Screening on both October 6th and 8th at 7 PM
2016 > USA/Germany > Directed by Marcie Begleiter
Born in Hamburg in 1936 to a German-Jewish family, Eva Hesse became “one of America’s foremost postwar artists. Her pioneering sculptures, using latex, fiberglass, and plastics, helped establish the post-minimalist movement. Dying of a brain tumor at age 34, she had a mere decade-long career that, despite its brevity, is dense with complex, intriguing works that defy easy categorization. Eva Hesse, the first feature-length appreciation of her life and work, makes superb use of the artist’s voluminous journals, her correspondence with close friend and mentor Sol LeWitt, and contemporary as well as archival interviews with fellow artists (among them, Richard Serra, Robert Mangold, Dan Graham) who recall her passionate, ambitious, tenacious personality. Art critic Arthur Danto has written that her work is: ‘full of life, of eros, even of comedy… Each piece vibrates with originality and mischief.’ The documentary captures these qualities, but also the psychic struggles of an artist who, in the downtown New York art scene of the 1960s, was one of the few women to make work that was taken seriously in a field dominated by male pop artists and minimalists.” (Karen Cooper, Film Forum)
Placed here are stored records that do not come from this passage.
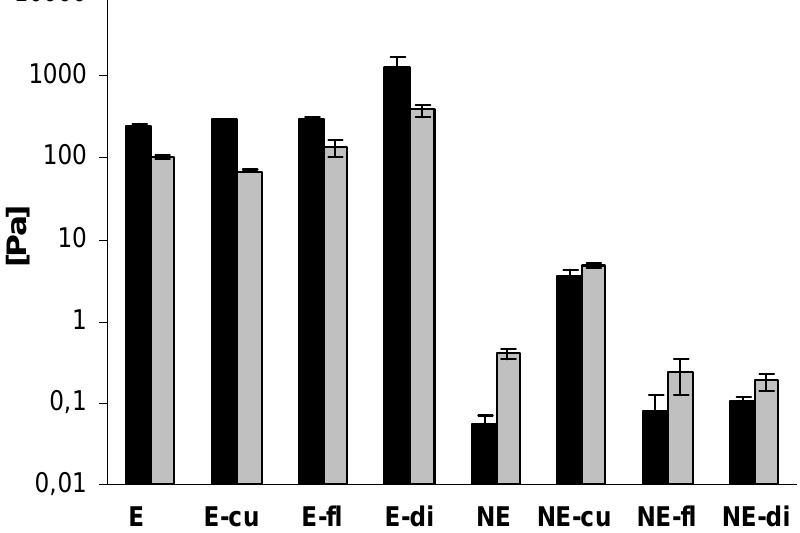
Figure 8. Comparison of the elastic modulus G’ (black bars) and the viscous modulus G’’ (grey bars) of macroemulsions (E) and corresponding nanoemulsions (NE) with and without incorporated drug at an oscillatory frequency of 1 Hz. The effect of the incorporated drugs curcumin (cu), flufenamic acid (fl) and diclofenac acid (di) is demonstrated. Values represent the mean of three formulations (n = 3) and are given ±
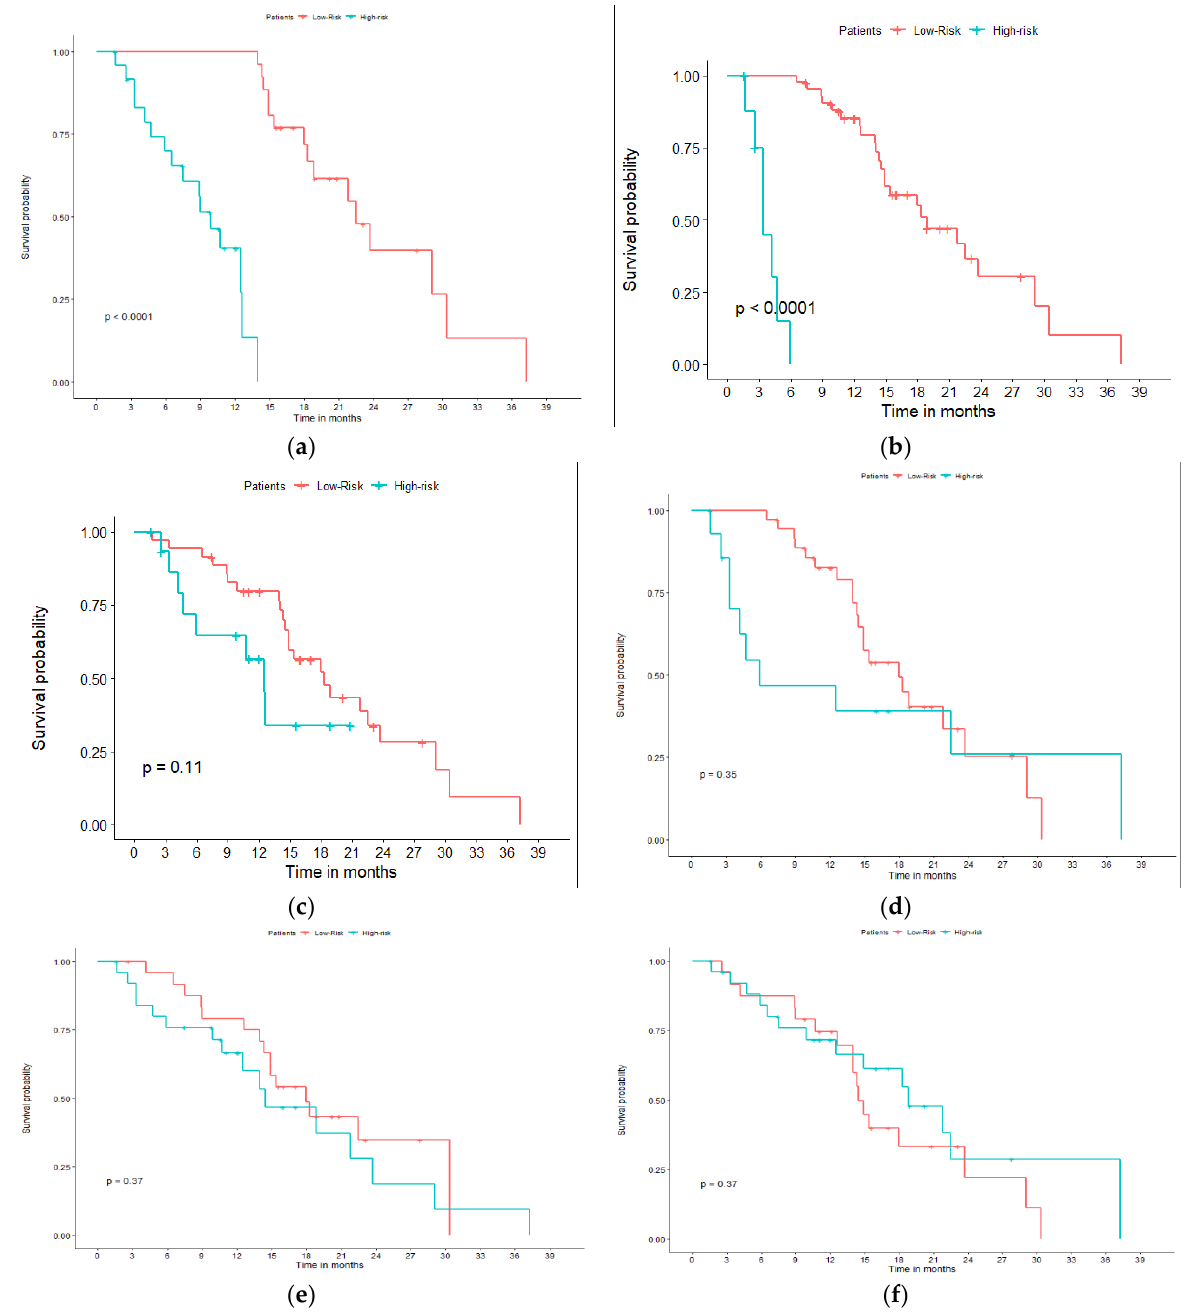
Figure 2. Kaplan – Meier curves obtained in the testing cohort for the two endpoints: ( a , c , e ) median overall survival (OS) and ( b , d , f ) OS <6 months. ( a , b ) is the ground-truth, ( c , d ) is obtained with the groups of patients classified by the probabilities averaging. ( e , f ) Stratification achieved with stage II vs. III.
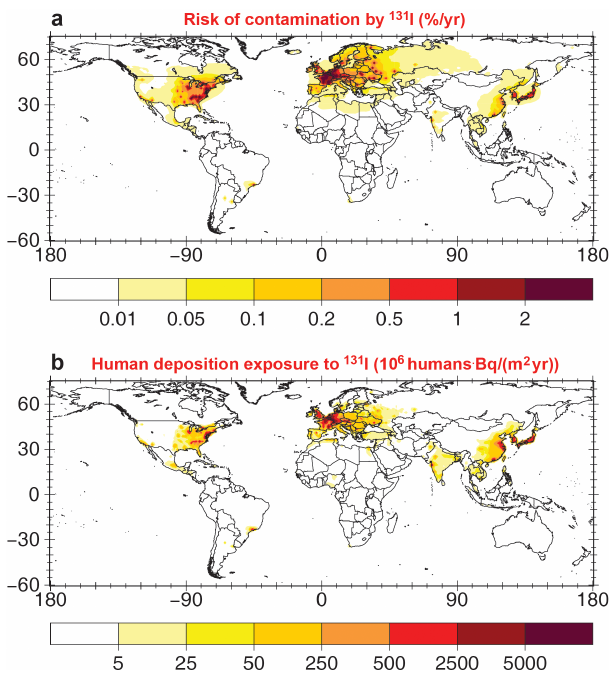
Fig. 4. Global risk of radioactive contamination by 131 I. (a) Mod- elled deposition of ≥ 40kBq 131 Im − 2 yr − 1 . The risk is the expected value normalized by 40kBqm − 2 . (b) Modelled risk of human ex- posure to 131 I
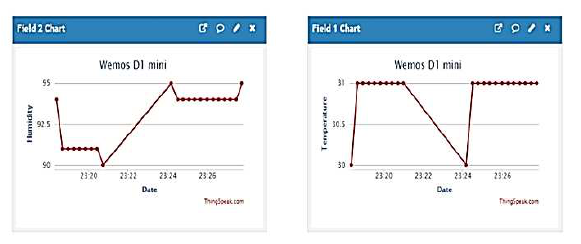
Figure.4. Sensor output on Thinkspeak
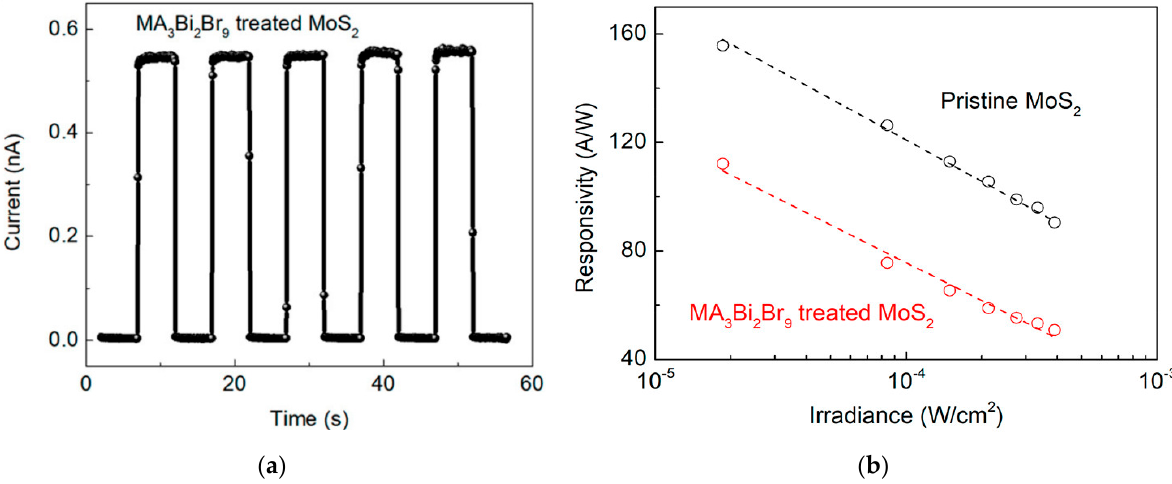
Figure 22. ( a ) Current measurements over time for a photoconductor based on MoS 2 and passivated with MA 3 Bi 2 Br 9 ; ( b ) Responsivity measures against irradiance for pristine MoS 2 and MoS 2 passivated with MA 3 Bi 2 Br 9 . Reprinted with permission from ref. [25]. © 2018, American Chemical Society.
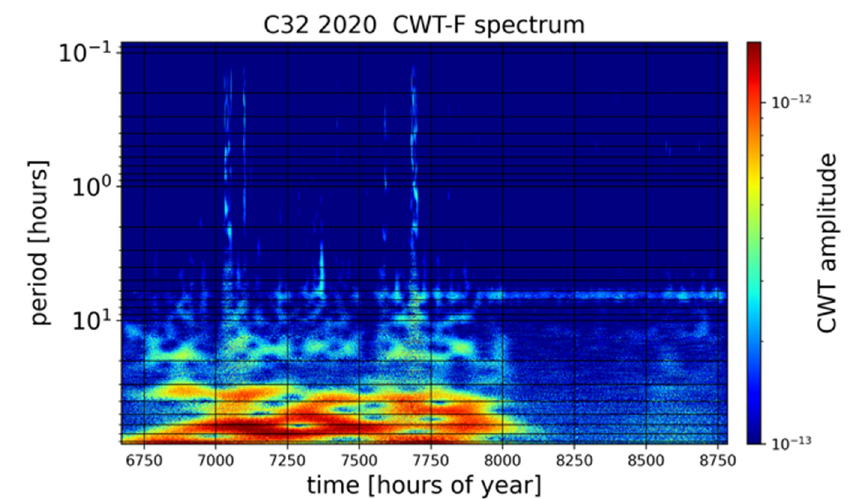
Figure 6. CWT spectrogram for the C32 satellite.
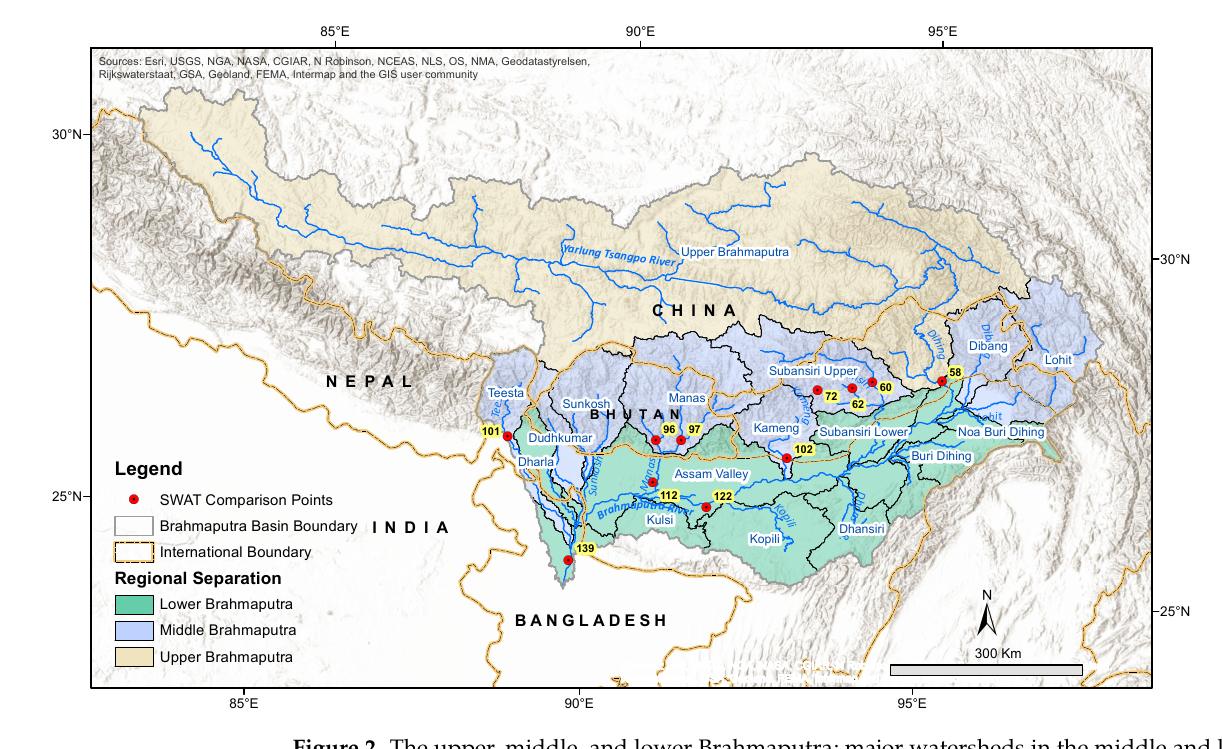
Figure 2. The upper, middle, and lower Brahmaputra; major watersheds in the middle and lower Brahmaputra; and positions of SWAT streamflow comparison points (map source: prepared by the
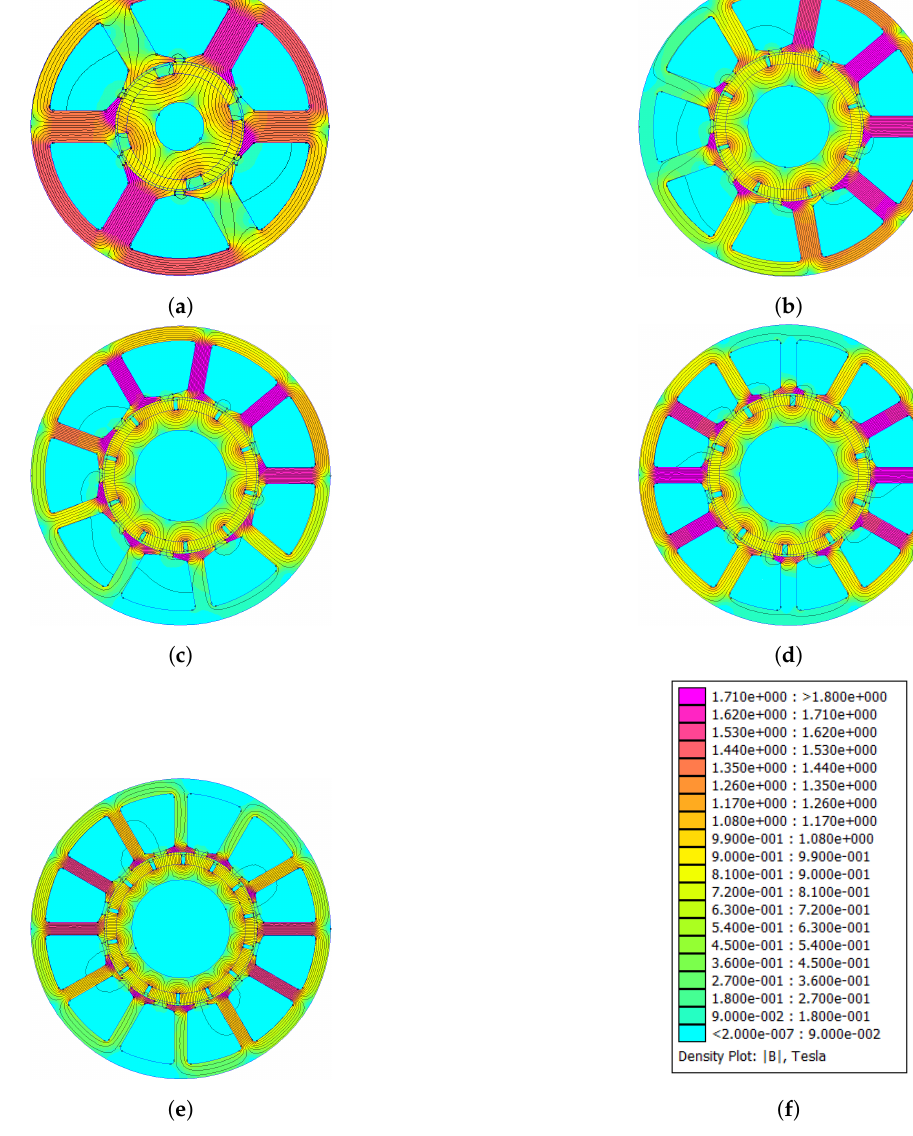
Figure 2. Distribution of magnetic flux density of optimized machines: ( a ) 6-4; ( b ) 9-8; ( c ) 9-10; ( d ) 12-10; and ( e )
The film utilizes entries from Hesse’s journals and her personal story is a compelling one: she was born in Germany in 1936, left the country with her sister a few years later as part of the Kindertransport rescue effort of Jewish children, was later reunited with her parents in the U.S., and eventually returned to Germany with her artist husband for a residency during which her work blossomed.